> INFORMATION SUPPLIED

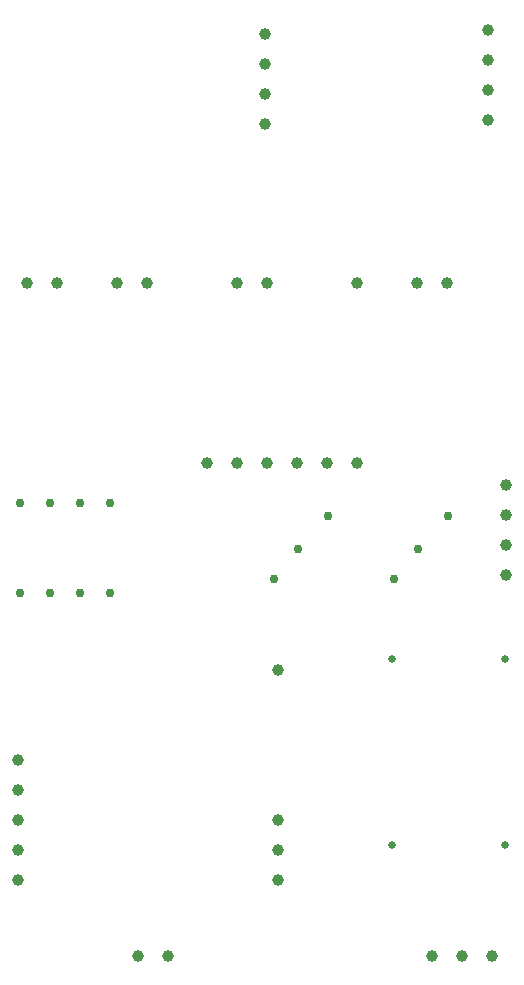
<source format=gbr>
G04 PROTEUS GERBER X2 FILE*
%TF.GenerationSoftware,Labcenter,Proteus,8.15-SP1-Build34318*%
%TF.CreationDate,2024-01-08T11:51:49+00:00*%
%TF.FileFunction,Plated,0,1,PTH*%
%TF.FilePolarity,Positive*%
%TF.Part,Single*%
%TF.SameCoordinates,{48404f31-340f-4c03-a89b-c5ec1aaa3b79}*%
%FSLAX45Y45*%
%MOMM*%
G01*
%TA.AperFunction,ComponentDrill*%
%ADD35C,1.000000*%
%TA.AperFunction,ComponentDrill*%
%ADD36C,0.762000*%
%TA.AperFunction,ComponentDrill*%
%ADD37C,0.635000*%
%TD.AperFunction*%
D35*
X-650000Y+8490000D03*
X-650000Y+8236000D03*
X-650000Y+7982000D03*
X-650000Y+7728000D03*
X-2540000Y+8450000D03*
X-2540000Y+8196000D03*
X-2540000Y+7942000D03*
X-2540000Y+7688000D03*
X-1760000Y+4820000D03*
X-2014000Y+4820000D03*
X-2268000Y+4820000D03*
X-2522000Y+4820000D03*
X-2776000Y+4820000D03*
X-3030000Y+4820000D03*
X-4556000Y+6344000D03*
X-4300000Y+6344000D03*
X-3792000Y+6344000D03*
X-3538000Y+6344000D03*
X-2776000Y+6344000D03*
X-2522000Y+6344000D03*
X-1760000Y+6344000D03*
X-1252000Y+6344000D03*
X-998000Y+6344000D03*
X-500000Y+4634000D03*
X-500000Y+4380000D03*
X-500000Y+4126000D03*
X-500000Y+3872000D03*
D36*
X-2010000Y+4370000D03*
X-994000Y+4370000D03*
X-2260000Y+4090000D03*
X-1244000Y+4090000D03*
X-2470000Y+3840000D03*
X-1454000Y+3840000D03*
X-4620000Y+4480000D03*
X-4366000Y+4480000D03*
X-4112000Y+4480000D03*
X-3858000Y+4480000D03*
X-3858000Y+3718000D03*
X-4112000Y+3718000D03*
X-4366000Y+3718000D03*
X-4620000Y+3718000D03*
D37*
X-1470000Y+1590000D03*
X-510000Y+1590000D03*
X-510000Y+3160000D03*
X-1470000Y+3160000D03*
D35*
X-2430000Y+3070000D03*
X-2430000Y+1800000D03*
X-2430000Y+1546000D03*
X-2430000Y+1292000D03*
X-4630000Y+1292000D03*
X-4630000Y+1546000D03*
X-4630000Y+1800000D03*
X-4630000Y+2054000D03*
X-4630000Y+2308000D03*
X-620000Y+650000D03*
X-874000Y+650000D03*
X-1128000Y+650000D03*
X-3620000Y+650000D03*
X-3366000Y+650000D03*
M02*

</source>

> AIM OF THE TASK
Copy all the material above exactly, but skip each image.

> ANSWER BOX
<source format=gbr>
G04 PROTEUS GERBER X2 FILE*
%TF.GenerationSoftware,Labcenter,Proteus,8.15-SP1-Build34318*%
%TF.CreationDate,2024-01-08T11:51:49+00:00*%
%TF.FileFunction,Plated,0,1,PTH*%
%TF.FilePolarity,Positive*%
%TF.Part,Single*%
%TF.SameCoordinates,{48404f31-340f-4c03-a89b-c5ec1aaa3b79}*%
%FSLAX45Y45*%
%MOMM*%
G01*
%TA.AperFunction,ComponentDrill*%
%ADD35C,1.000000*%
%TA.AperFunction,ComponentDrill*%
%ADD36C,0.762000*%
%TA.AperFunction,ComponentDrill*%
%ADD37C,0.635000*%
%TD.AperFunction*%
D35*
X-650000Y+8490000D03*
X-650000Y+8236000D03*
X-650000Y+7982000D03*
X-650000Y+7728000D03*
X-2540000Y+8450000D03*
X-2540000Y+8196000D03*
X-2540000Y+7942000D03*
X-2540000Y+7688000D03*
X-1760000Y+4820000D03*
X-2014000Y+4820000D03*
X-2268000Y+4820000D03*
X-2522000Y+4820000D03*
X-2776000Y+4820000D03*
X-3030000Y+4820000D03*
X-4556000Y+6344000D03*
X-4300000Y+6344000D03*
X-3792000Y+6344000D03*
X-3538000Y+6344000D03*
X-2776000Y+6344000D03*
X-2522000Y+6344000D03*
X-1760000Y+6344000D03*
X-1252000Y+6344000D03*
X-998000Y+6344000D03*
X-500000Y+4634000D03*
X-500000Y+4380000D03*
X-500000Y+4126000D03*
X-500000Y+3872000D03*
D36*
X-2010000Y+4370000D03*
X-994000Y+4370000D03*
X-2260000Y+4090000D03*
X-1244000Y+4090000D03*
X-2470000Y+3840000D03*
X-1454000Y+3840000D03*
X-4620000Y+4480000D03*
X-4366000Y+4480000D03*
X-4112000Y+4480000D03*
X-3858000Y+4480000D03*
X-3858000Y+3718000D03*
X-4112000Y+3718000D03*
X-4366000Y+3718000D03*
X-4620000Y+3718000D03*
D37*
X-1470000Y+1590000D03*
X-510000Y+1590000D03*
X-510000Y+3160000D03*
X-1470000Y+3160000D03*
D35*
X-2430000Y+3070000D03*
X-2430000Y+1800000D03*
X-2430000Y+1546000D03*
X-2430000Y+1292000D03*
X-4630000Y+1292000D03*
X-4630000Y+1546000D03*
X-4630000Y+1800000D03*
X-4630000Y+2054000D03*
X-4630000Y+2308000D03*
X-620000Y+650000D03*
X-874000Y+650000D03*
X-1128000Y+650000D03*
X-3620000Y+650000D03*
X-3366000Y+650000D03*
M02*

</source>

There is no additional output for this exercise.